## The problem
Transcribe the data exactly, omitting whatever pictures it holds.

## Available data

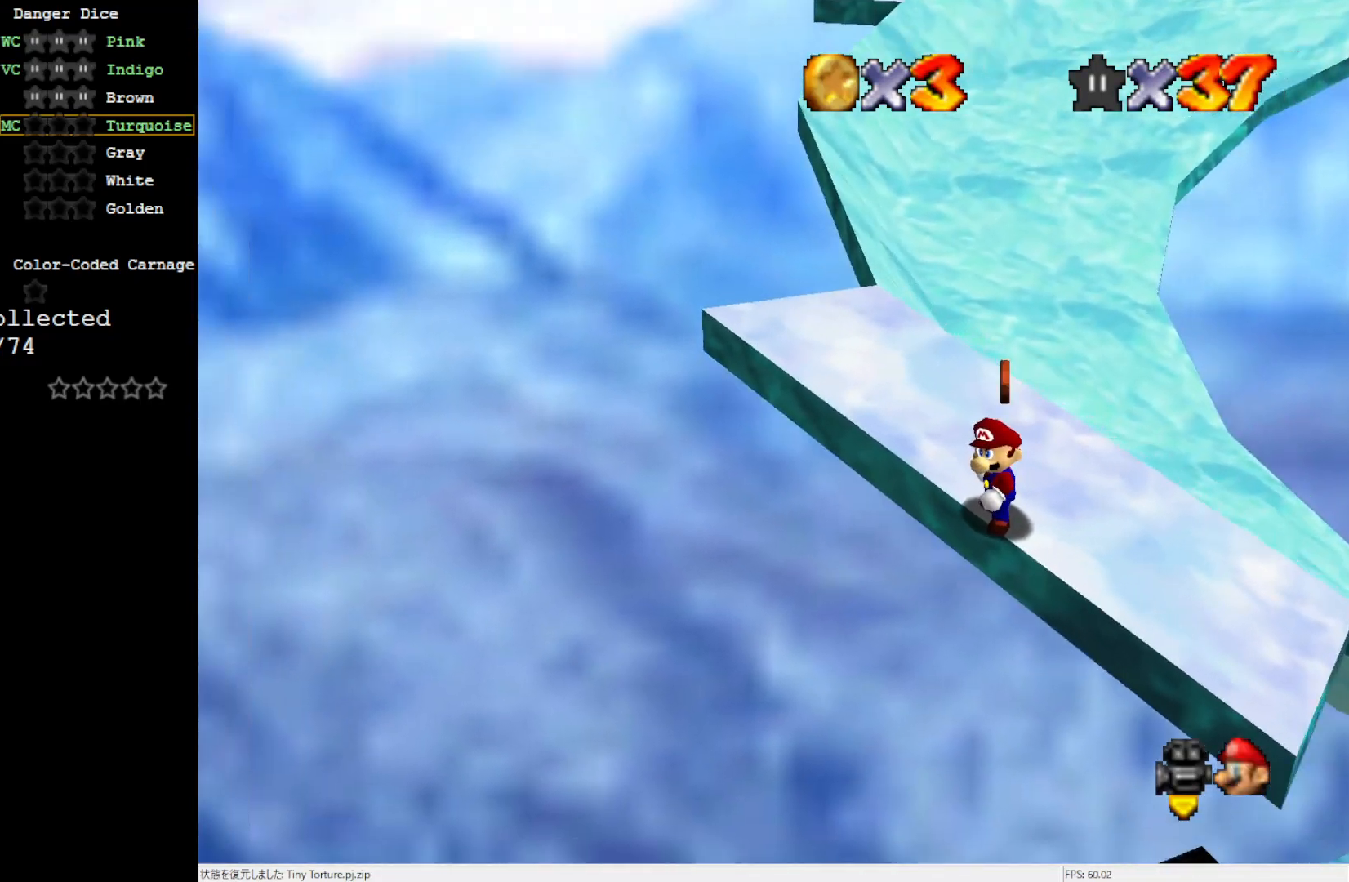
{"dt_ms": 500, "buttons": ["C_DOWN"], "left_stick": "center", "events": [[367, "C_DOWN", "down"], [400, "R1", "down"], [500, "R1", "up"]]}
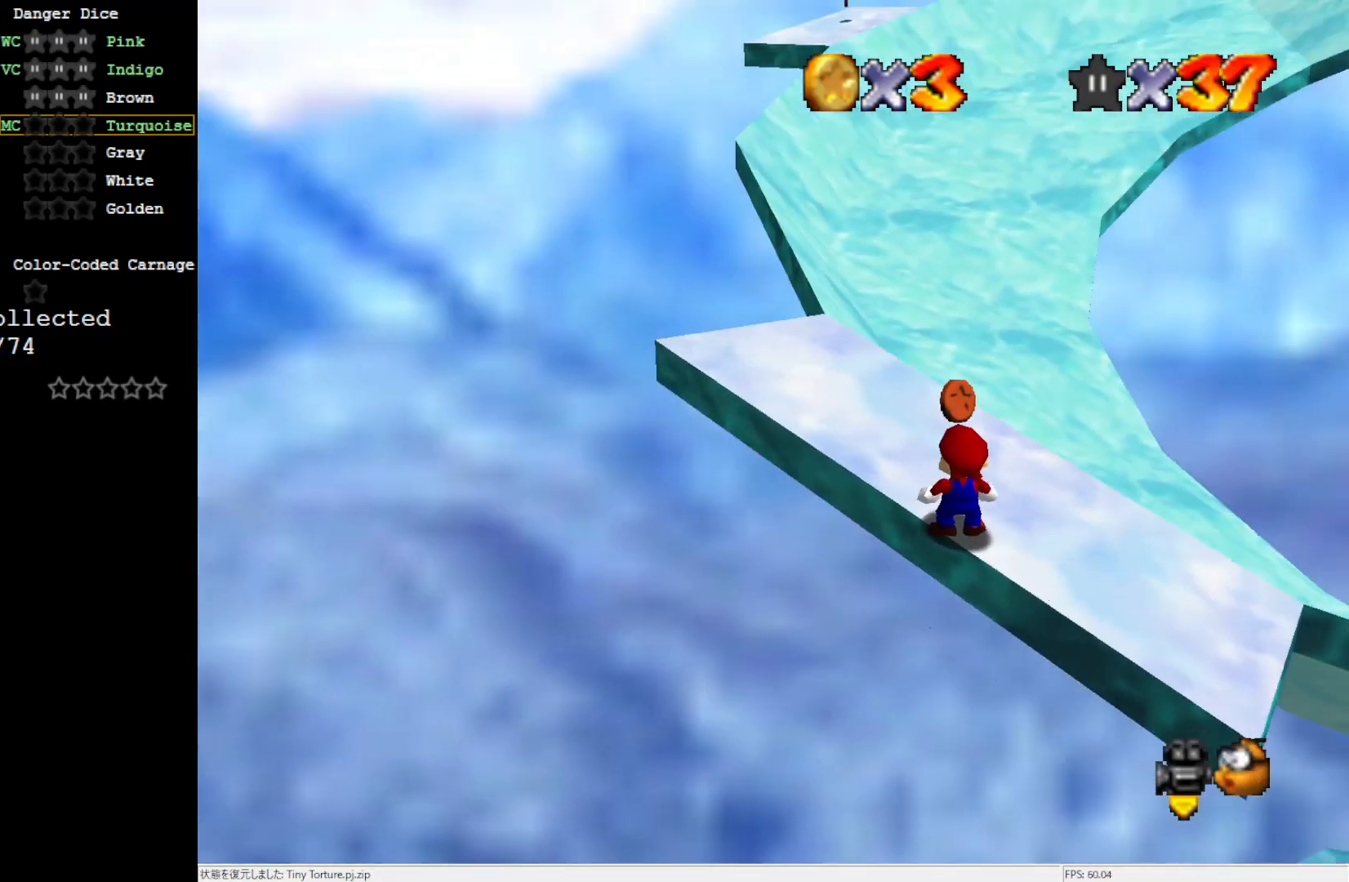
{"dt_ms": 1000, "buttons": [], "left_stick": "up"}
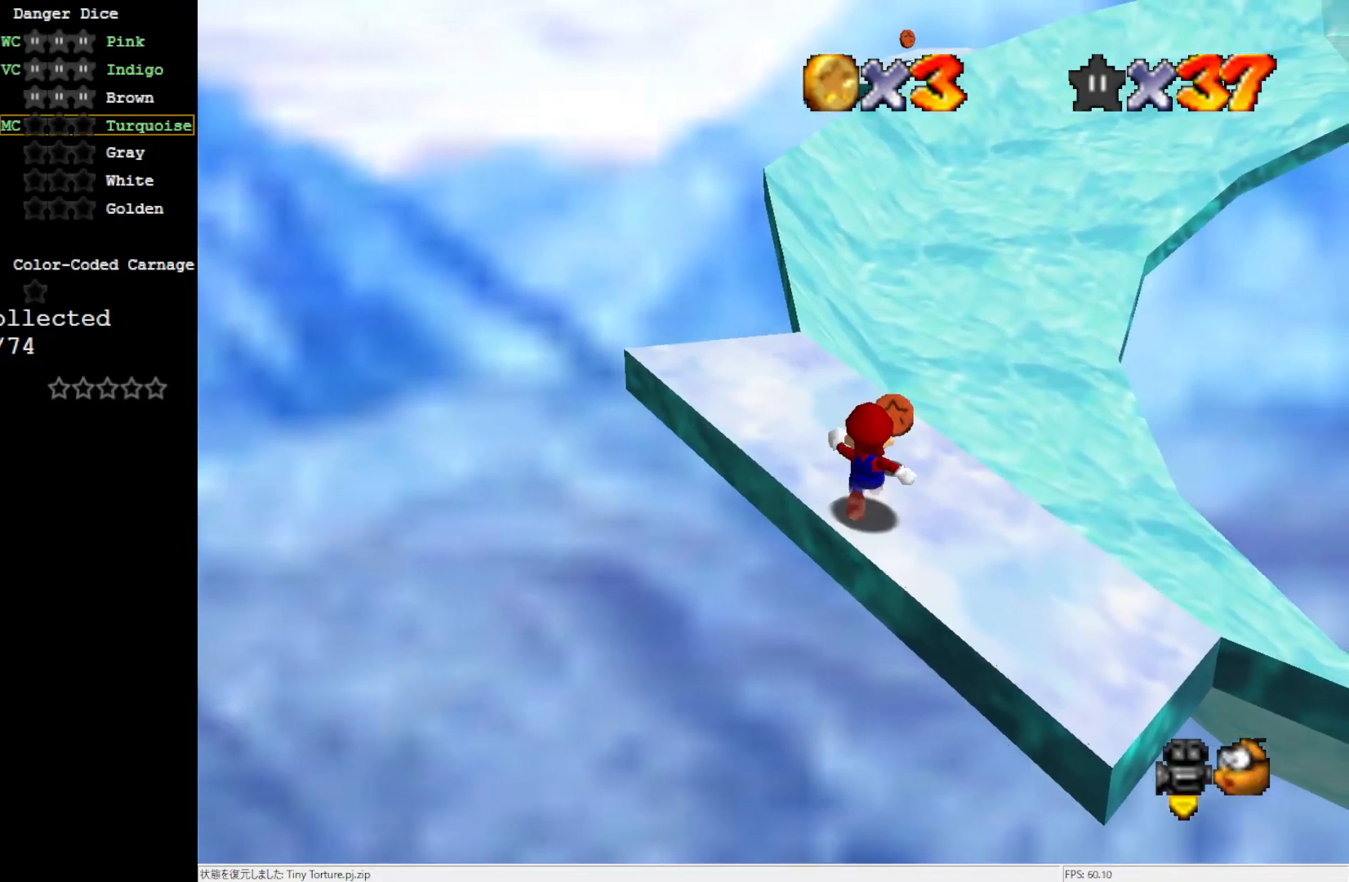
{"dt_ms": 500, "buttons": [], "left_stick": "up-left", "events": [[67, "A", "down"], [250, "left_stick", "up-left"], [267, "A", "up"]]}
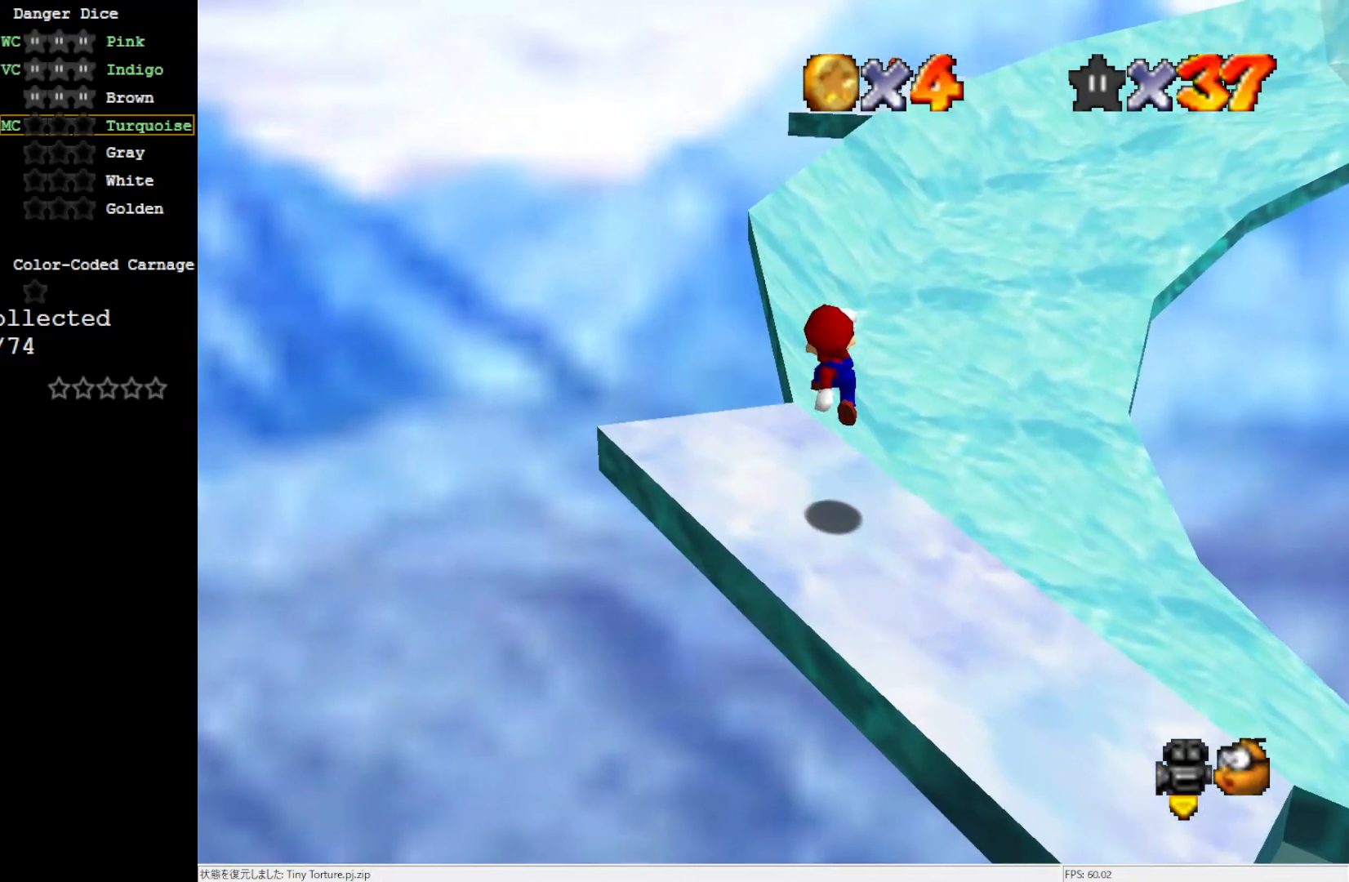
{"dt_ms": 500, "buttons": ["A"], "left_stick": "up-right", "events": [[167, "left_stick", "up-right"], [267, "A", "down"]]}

## Solved problem
{"dt_ms": 500, "buttons": ["C_DOWN"], "left_stick": "center", "events": [[367, "C_DOWN", "down"], [400, "R1", "down"], [500, "R1", "up"]]}
{"dt_ms": 1000, "buttons": [], "left_stick": "up"}
{"dt_ms": 500, "buttons": [], "left_stick": "up-left", "events": [[67, "A", "down"], [250, "left_stick", "up-left"], [267, "A", "up"]]}
{"dt_ms": 500, "buttons": ["A"], "left_stick": "up-right", "events": [[167, "left_stick", "up-right"], [267, "A", "down"]]}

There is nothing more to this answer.